In pastoral areas, herders have already lost 2.5M livestock, according to UN
A drought in northern Kenya is worsening, despite the country receiving sporadic rainfall in November, which weather forecasters say will not be sufficient.
Chris Ngetich, a climate scientist from the Kenya Meteorological Department (KMD), in a statement noted that “in most parts of the country, we’re likely to receive depressed rainfall, and increased probabilities (of such rainfall) are likely over the eastern and northern sectors.”
KMD has said that during October, November and December, most areas are likely to see a generally poor distribution of rain but noted that despite the lack of sufficient rainfall, isolated storms capable of causing flash floods are possible.
In northern Kenya, locals have taken to digging for drinking and cooking water underground in dangerous sand pits that they dig in dry riverbeds.
Anadolu Agency caught up with James Ole Siran, a 41-year-old nomadic pastoralist who owns 14 camels and 15 goats in the village of Lekkuruki in Samburu county together with his wife and two sons. They had spent hours digging a two-meter (6.5-foot) pit in the sand in search of water.

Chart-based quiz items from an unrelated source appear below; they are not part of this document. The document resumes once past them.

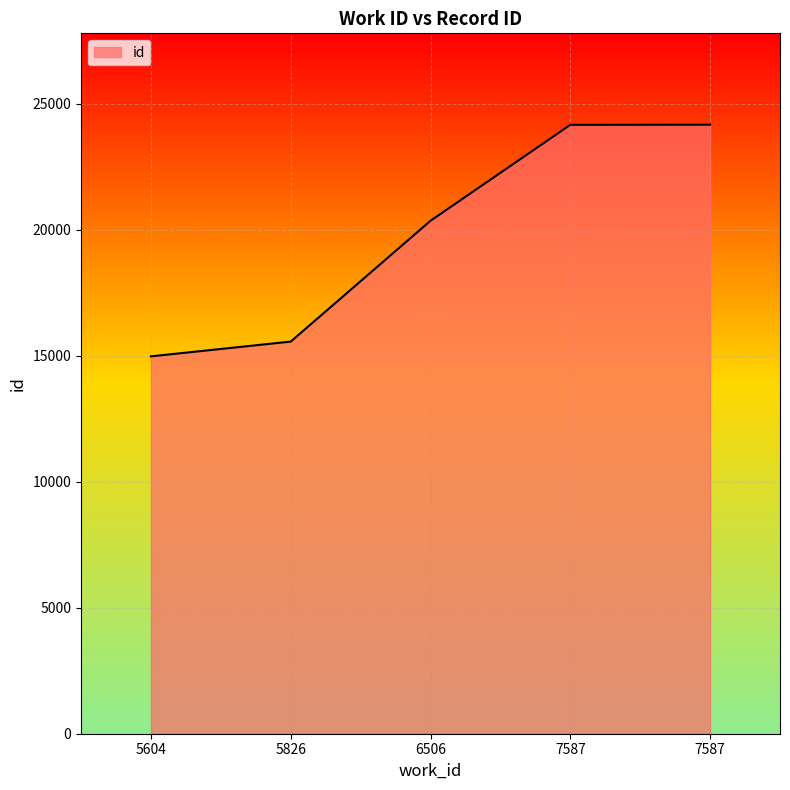

How many series are shown in this chart?

1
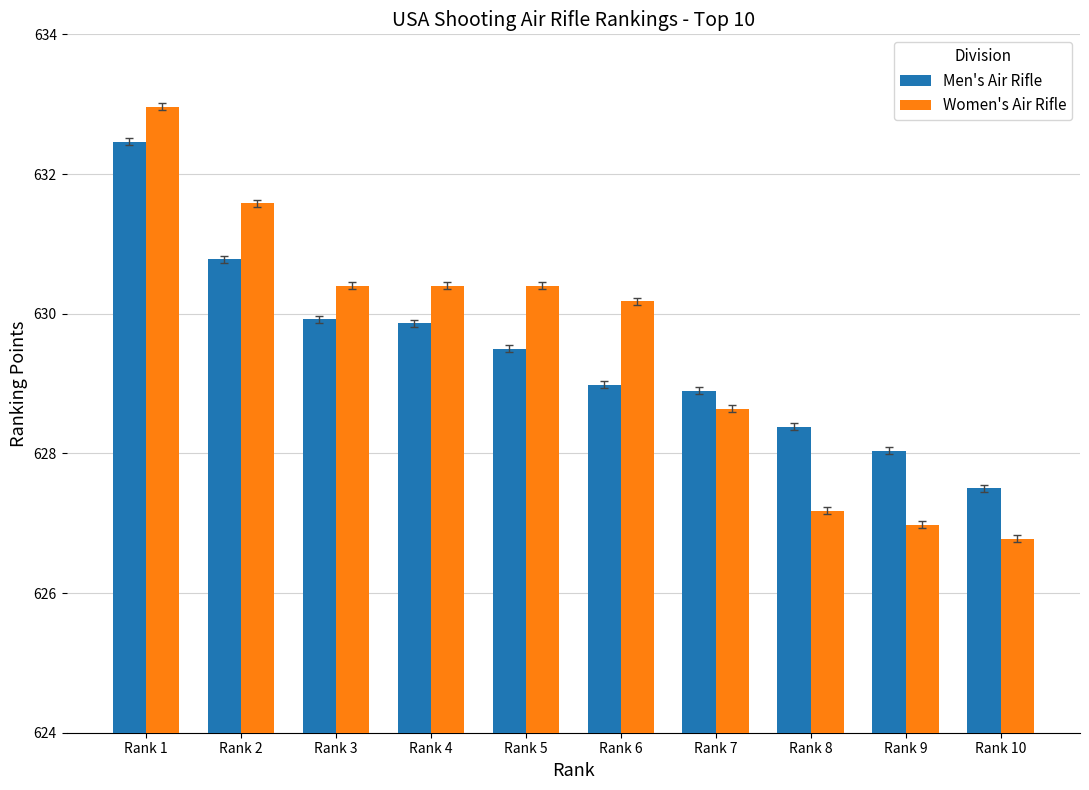

At which label is Men's Air Rifle closest to 629?

Rank 6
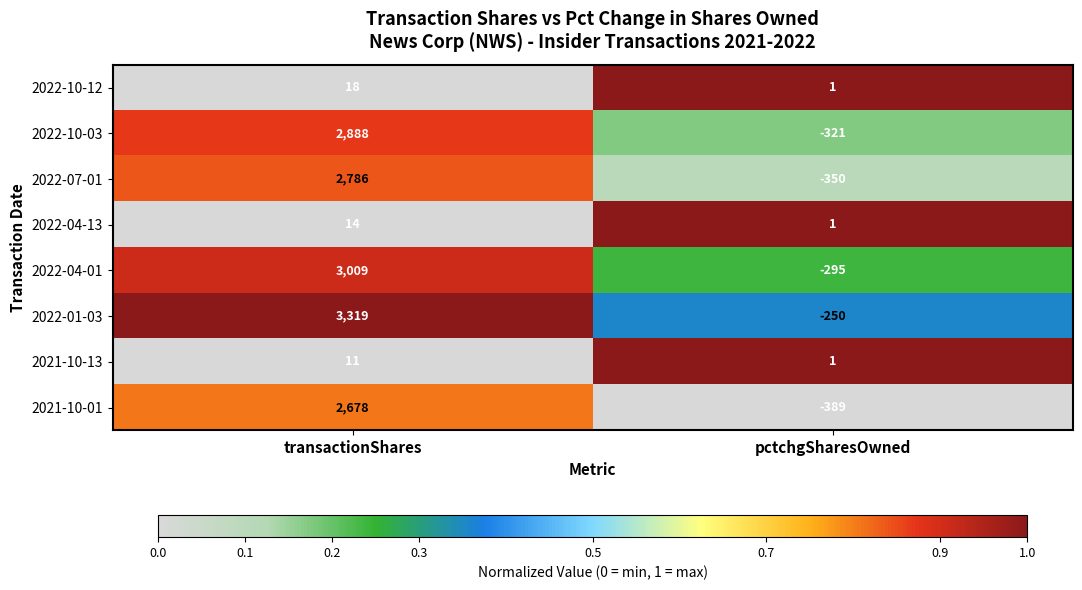

What is the difference between the 2022-10-03 values at pctchgSharesOwned and transactionShares?

3209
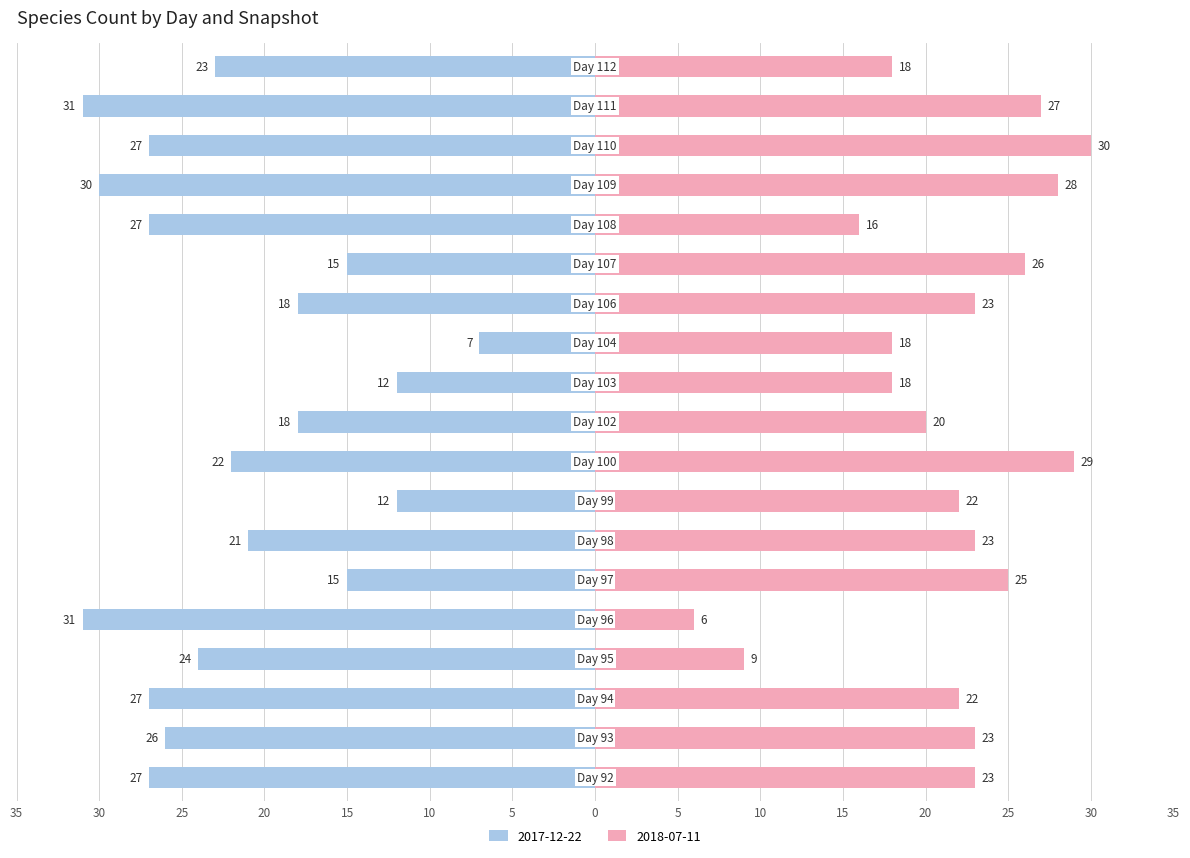

Count the number of categories in the chart.

19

“This water is brown, salty and murky, but it is key to the survival of our livestock. Look around and you will find many holes like this in the sand. It is our only source of water right now as we wait for the rains,” Siran said.
Siran said he had lost more than half of his camel population and dozens of other livestock in the current drought, which the government has warned is the worst that Kenya has witnessed in 40 years.

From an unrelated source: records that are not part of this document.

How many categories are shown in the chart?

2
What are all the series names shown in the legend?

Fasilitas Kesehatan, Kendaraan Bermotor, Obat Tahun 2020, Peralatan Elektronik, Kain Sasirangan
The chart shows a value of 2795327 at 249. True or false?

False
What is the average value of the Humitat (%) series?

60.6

Nkerai Namuka, another pastoralist, said that in his village, many are relying on food aid.
“We have nothing to eat. Most of our animals died months ago, when the drought situation became worse. Right now, we rely mostly on aid. There is no water. And without water, there is no pasture. That is why people are digging these wells in the sand. The pits can collapse at any time,” Namuka said.
The United Nations Refugee Agency, UNHCR, released a statement Tuesday with other humanitarian aid partners calling for $472.6 million in aid in 2023 to respond to the drought to help 4.3 million drought-affected people.

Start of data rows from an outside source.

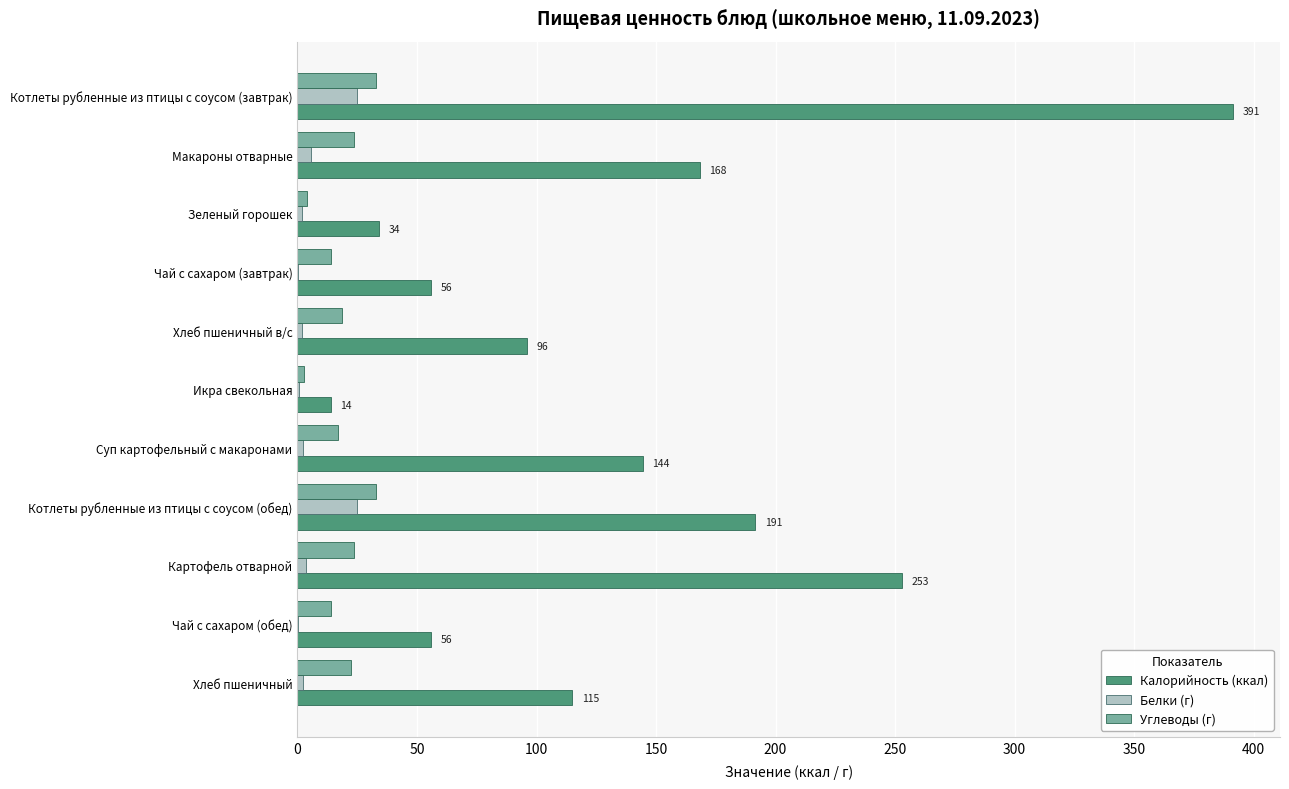

The Калорийность (ккал) series shows 161.5 at Котлеты рубленные из птицы с соусом (завтрак). True or false?

False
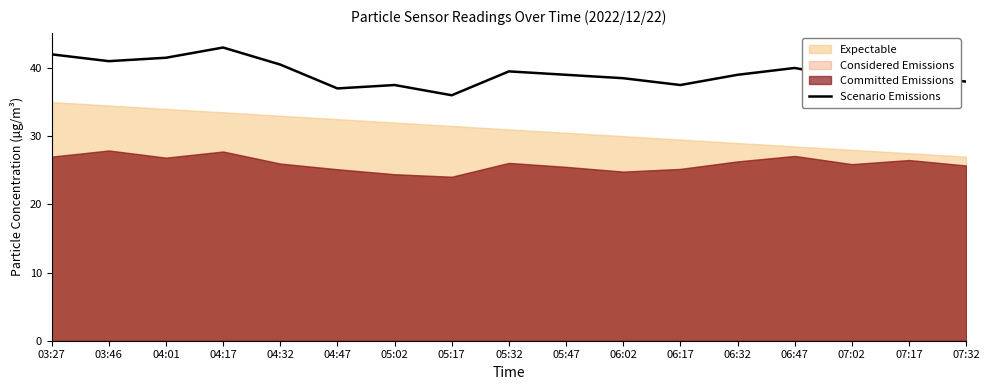

What is the sum of all values?

667.5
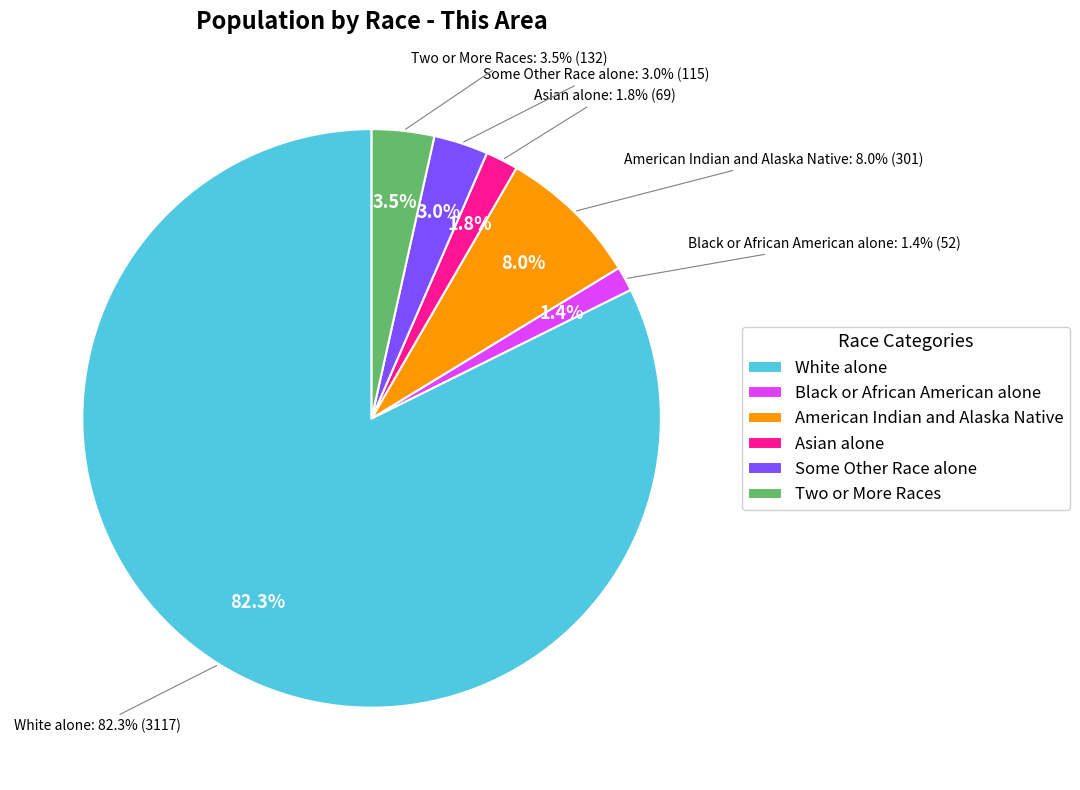

To the nearest percent, what portion does Black or African American alone represent?

1%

“In pastoral areas, herders have already lost 2.5 million livestock as a result of the drought. Early projections indicate the possibility of a sixth consecutive poor rainy season from March to May 2023,” the UN warned.
Ukraine donates 25,000 tons of wheat to Kenya
Kenya’s Deputy President Rigathi Gachagua on Tuesday appealed for help to aid drought-ravaged communities across Kenya as he received wheat aid for drought victims from Ukraine.
Despite the war with Russia, Ukraine donated 25,000 metric tons of wheat to Kenya on Tuesday. Gachagua said the wheat will be distributed to counties severely affected by the ongoing drought.
“Our resources cannot be sufficient to address the challenges of climate change. Therefore, the government is appealing for assistance to address the resource gap in implementing drought interventions to minimize losses and catastrophic farming yields,” he said.
According to the UN, at least 4.35 million people in Kenya go to bed hungry, and approximately 5 million people do not have enough water for drinking, cooking or cleaning due to the drought.
Communities in the Horn of Africa, including Kenya, Somalia and Ethiopia, are bracing for the worst drought in decades as they prepare for a fifth consecutive dry season. Across the three countries, over 36 million people are affected.